**What needs to be done**
Make a verbatim copy of all the records.

**Recorded information**
+++

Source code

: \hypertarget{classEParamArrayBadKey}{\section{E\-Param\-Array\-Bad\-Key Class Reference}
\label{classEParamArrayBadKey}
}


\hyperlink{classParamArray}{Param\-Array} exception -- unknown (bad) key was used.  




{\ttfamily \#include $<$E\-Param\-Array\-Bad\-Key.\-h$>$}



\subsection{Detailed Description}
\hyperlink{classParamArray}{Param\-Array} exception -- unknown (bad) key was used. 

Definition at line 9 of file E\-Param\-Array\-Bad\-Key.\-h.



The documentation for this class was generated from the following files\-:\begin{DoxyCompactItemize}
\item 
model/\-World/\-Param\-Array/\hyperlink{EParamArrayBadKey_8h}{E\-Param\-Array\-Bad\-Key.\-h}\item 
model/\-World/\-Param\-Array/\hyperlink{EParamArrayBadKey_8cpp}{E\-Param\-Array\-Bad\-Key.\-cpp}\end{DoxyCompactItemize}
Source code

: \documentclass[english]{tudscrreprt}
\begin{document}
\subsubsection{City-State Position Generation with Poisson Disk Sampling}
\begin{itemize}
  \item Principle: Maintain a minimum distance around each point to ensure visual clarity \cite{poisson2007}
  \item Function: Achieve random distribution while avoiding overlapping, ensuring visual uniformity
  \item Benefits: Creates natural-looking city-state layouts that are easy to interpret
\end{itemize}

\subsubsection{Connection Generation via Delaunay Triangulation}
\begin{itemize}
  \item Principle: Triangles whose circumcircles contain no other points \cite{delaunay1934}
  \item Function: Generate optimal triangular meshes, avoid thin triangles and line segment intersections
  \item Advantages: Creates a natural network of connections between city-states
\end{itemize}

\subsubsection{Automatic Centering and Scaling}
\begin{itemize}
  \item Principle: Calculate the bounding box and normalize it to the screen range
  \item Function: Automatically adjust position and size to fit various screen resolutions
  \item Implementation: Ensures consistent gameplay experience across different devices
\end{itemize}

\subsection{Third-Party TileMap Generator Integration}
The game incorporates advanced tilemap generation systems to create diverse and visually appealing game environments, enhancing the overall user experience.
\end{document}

+++

**Exercise answer**
Source code

: \hypertarget{classEParamArrayBadKey}{\section{E\-Param\-Array\-Bad\-Key Class Reference}
\label{classEParamArrayBadKey}
}


\hyperlink{classParamArray}{Param\-Array} exception -- unknown (bad) key was used.  




{\ttfamily \#include $<$E\-Param\-Array\-Bad\-Key.\-h$>$}



\subsection{Detailed Description}
\hyperlink{classParamArray}{Param\-Array} exception -- unknown (bad) key was used. 

Definition at line 9 of file E\-Param\-Array\-Bad\-Key.\-h.



The documentation for this class was generated from the following files\-:\begin{DoxyCompactItemize}
\item 
model/\-World/\-Param\-Array/\hyperlink{EParamArrayBadKey_8h}{E\-Param\-Array\-Bad\-Key.\-h}\item 
model/\-World/\-Param\-Array/\hyperlink{EParamArrayBadKey_8cpp}{E\-Param\-Array\-Bad\-Key.\-cpp}\end{DoxyCompactItemize}
Source code

: \documentclass[english]{tudscrreprt}
\begin{document}
\subsubsection{City-State Position Generation with Poisson Disk Sampling}
\begin{itemize}
  \item Principle: Maintain a minimum distance around each point to ensure visual clarity \cite{poisson2007}
  \item Function: Achieve random distribution while avoiding overlapping, ensuring visual uniformity
  \item Benefits: Creates natural-looking city-state layouts that are easy to interpret
\end{itemize}

\subsubsection{Connection Generation via Delaunay Triangulation}
\begin{itemize}
  \item Principle: Triangles whose circumcircles contain no other points \cite{delaunay1934}
  \item Function: Generate optimal triangular meshes, avoid thin triangles and line segment intersections
  \item Advantages: Creates a natural network of connections between city-states
\end{itemize}

\subsubsection{Automatic Centering and Scaling}
\begin{itemize}
  \item Principle: Calculate the bounding box and normalize it to the screen range
  \item Function: Automatically adjust position and size to fit various screen resolutions
  \item Implementation: Ensures consistent gameplay experience across different devices
\end{itemize}

\subsection{Third-Party TileMap Generator Integration}
The game incorporates advanced tilemap generation systems to create diverse and visually appealing game environments, enhancing the overall user experience.
\end{document}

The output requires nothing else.